Linguistic Agents Ltd.'s Streaming Logic: Smart Talker
Computerworld - Linguistic Agents Ltd. Streaming Logic
As computers become integrated into everyday activities, better interaction is needed between man and machine. Unfortunately, the two dont speak the same language.
To ease this interaction, privately held Linguistic Agents Ltd. in Jerusalem developed Streaming Logic, a technology that converts natural language into a form that computers can understand. The process involves knowledge and application of both linguistics theory and computer programming.
The goal was to comprehend the latest linguistic theories that explain natural language and turn those abstract theories into a set of rules, says Sasson Margaliot, founder and CEO of Linguistic Agents.
Software can bridge natural and computer language, "understanding" the actual meaning embedded in sentences.
Streaming Logic takes a statement in natural language and parses it to determine what linguists call its logical form, an orderly representation of the meaning of a sentence. The software then automatically converts this into an XML format that can be used by other applications. Margaliot and his chief scientist, Alexandre Demidov, led a team that spent five years developing Streaming Logic. Five iterations later, a beta version of the software was released late last year.
The company is focusing its initial efforts on providing more accurate search engine results, enhancing online advertising and creating better interfaces for content-rich Web sites, says Margaliot.

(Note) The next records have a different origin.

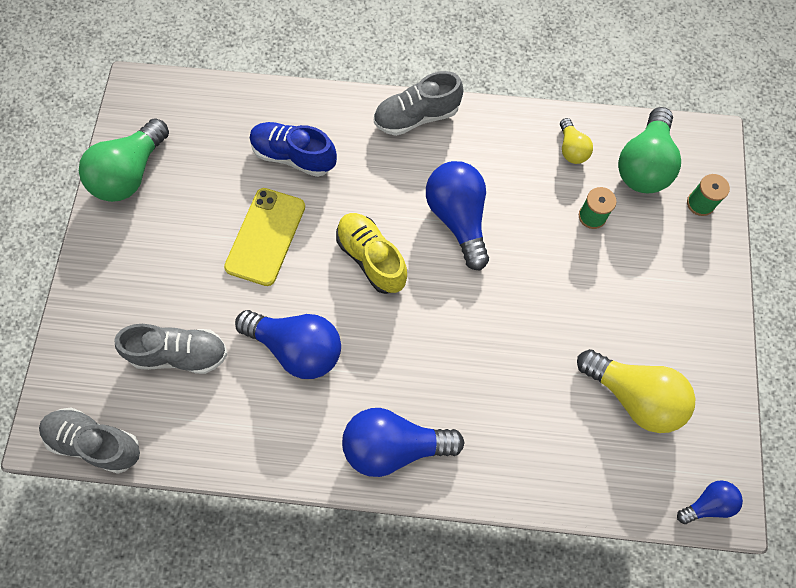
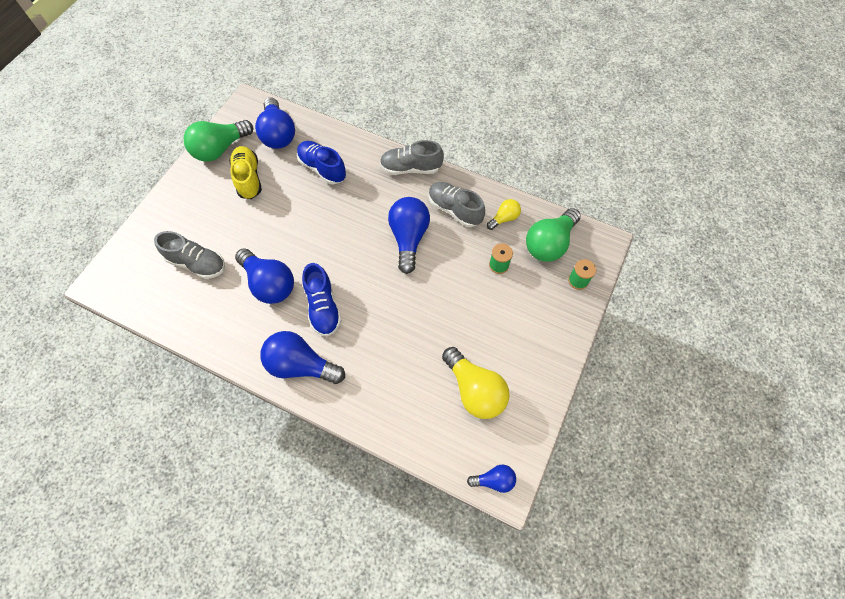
camera: 20 degrees right, 5 degrees down
(95, 442) = (123, 298): grey shoe -> grey shoe (454, 210)
(205, 124) = (278, 134): none -> blue light bulb
(265, 236) = (282, 211): yellow phone -> none
(371, 258) = (341, 245): yellow shoe -> yellow shoe (248, 178)
(387, 355) = (323, 307): none -> blue shoe
(571, 149) = (504, 218): yellow light bulb -> yellow light bulb turned 135 degrees counterclockwise

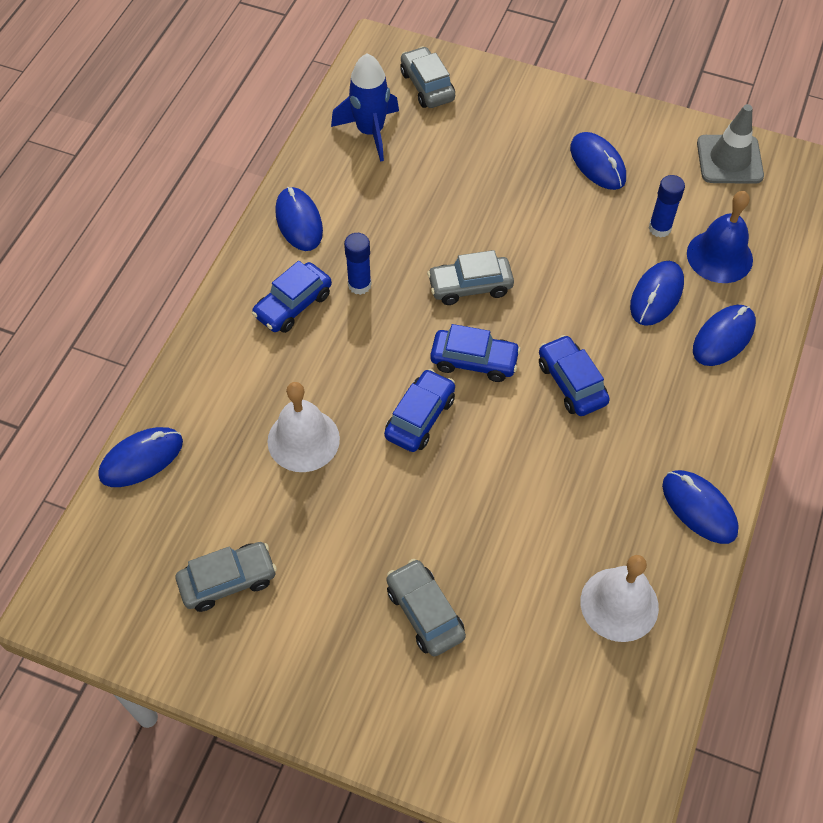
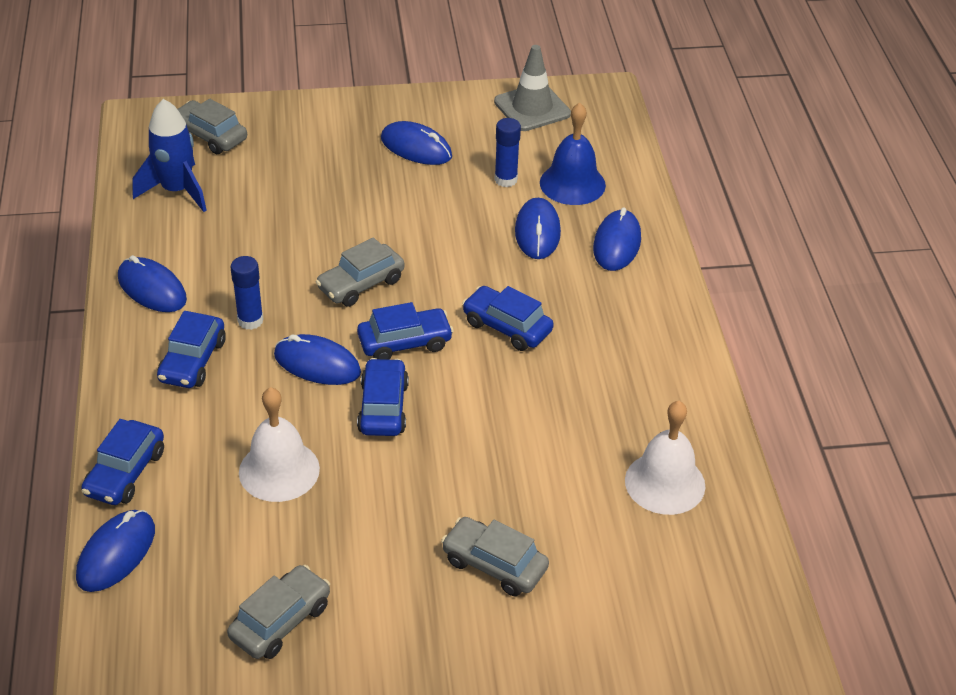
camera: 30 degrees left, 15 degrees down
(186, 388) = (125, 473): none -> blue car
(699, 508) = (683, 381): blue mouse -> blue mouse (317, 364)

Other features will include automated information services that understand and respond to queries and improved voice-recognition accuracy.

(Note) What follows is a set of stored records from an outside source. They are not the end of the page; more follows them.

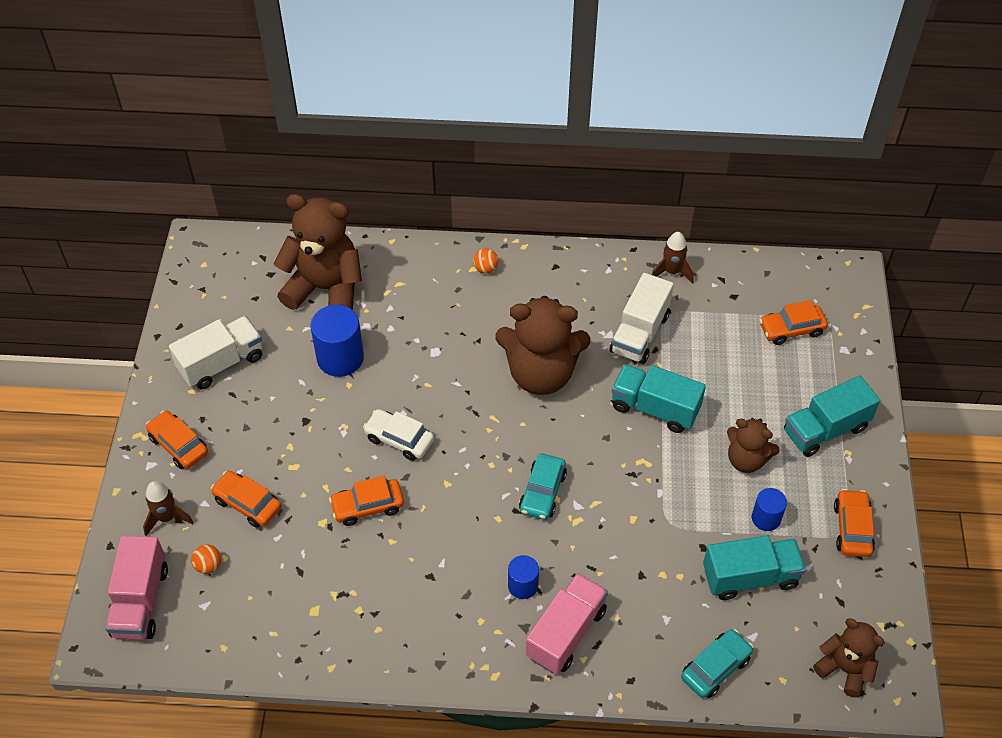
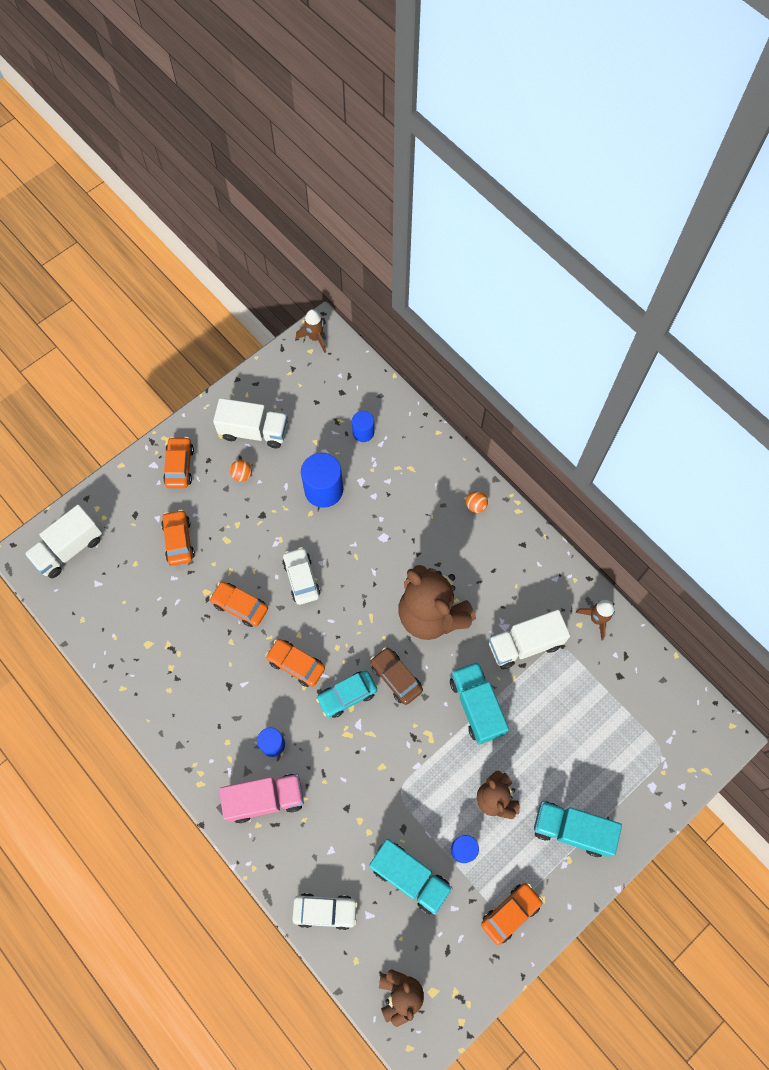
camera: 45 degrees right, 15 degrees up
(141, 601) = (69, 549): pink truck -> white truck
(167, 517) = (130, 508): brown rocket -> brown rocket (315, 338)
(208, 565) = (122, 560): orange ball -> orange ball (242, 475)
(325, 289) = (363, 432): brown teddy bear -> blue cylinder
(567, 444) = (396, 677): none -> brown car
(715, 668) = (325, 911): turquoise car -> white car
(791, 329) = (631, 737): orange car -> orange car (296, 664)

More and more people are getting online who are not computer literate, but who need to interact with data and applications in whatever their [native] language is, says Ann Grackin, CEO of ChainLink Research Inc., a supply chain management consulting firm in Cambridge, Mass.
Other natural language processors have been on the market for years, but Grackin says Streaming Logic is unique in the way it analyzes the relationships between words to determine the logical form. That form and the meaning it contains are the same, no matter what language the speaker uses. Because of the language structures, you can port from one language to another, she says.
Margaliot says the company is refining and expanding the English semantic database and plans to add languages. The software will most likely become an embedded feature of other applications such as business intelligence and ERP systems. Since it does the parsing of natural language into machine language, the software will make it easier for developers to create applications by reducing the time spent defining and tagging words that a speaker might use to interact with the application.
Its time to change the way we interact with software and make it more intuitive, says Margaliot. What can be more intuitive than natural language?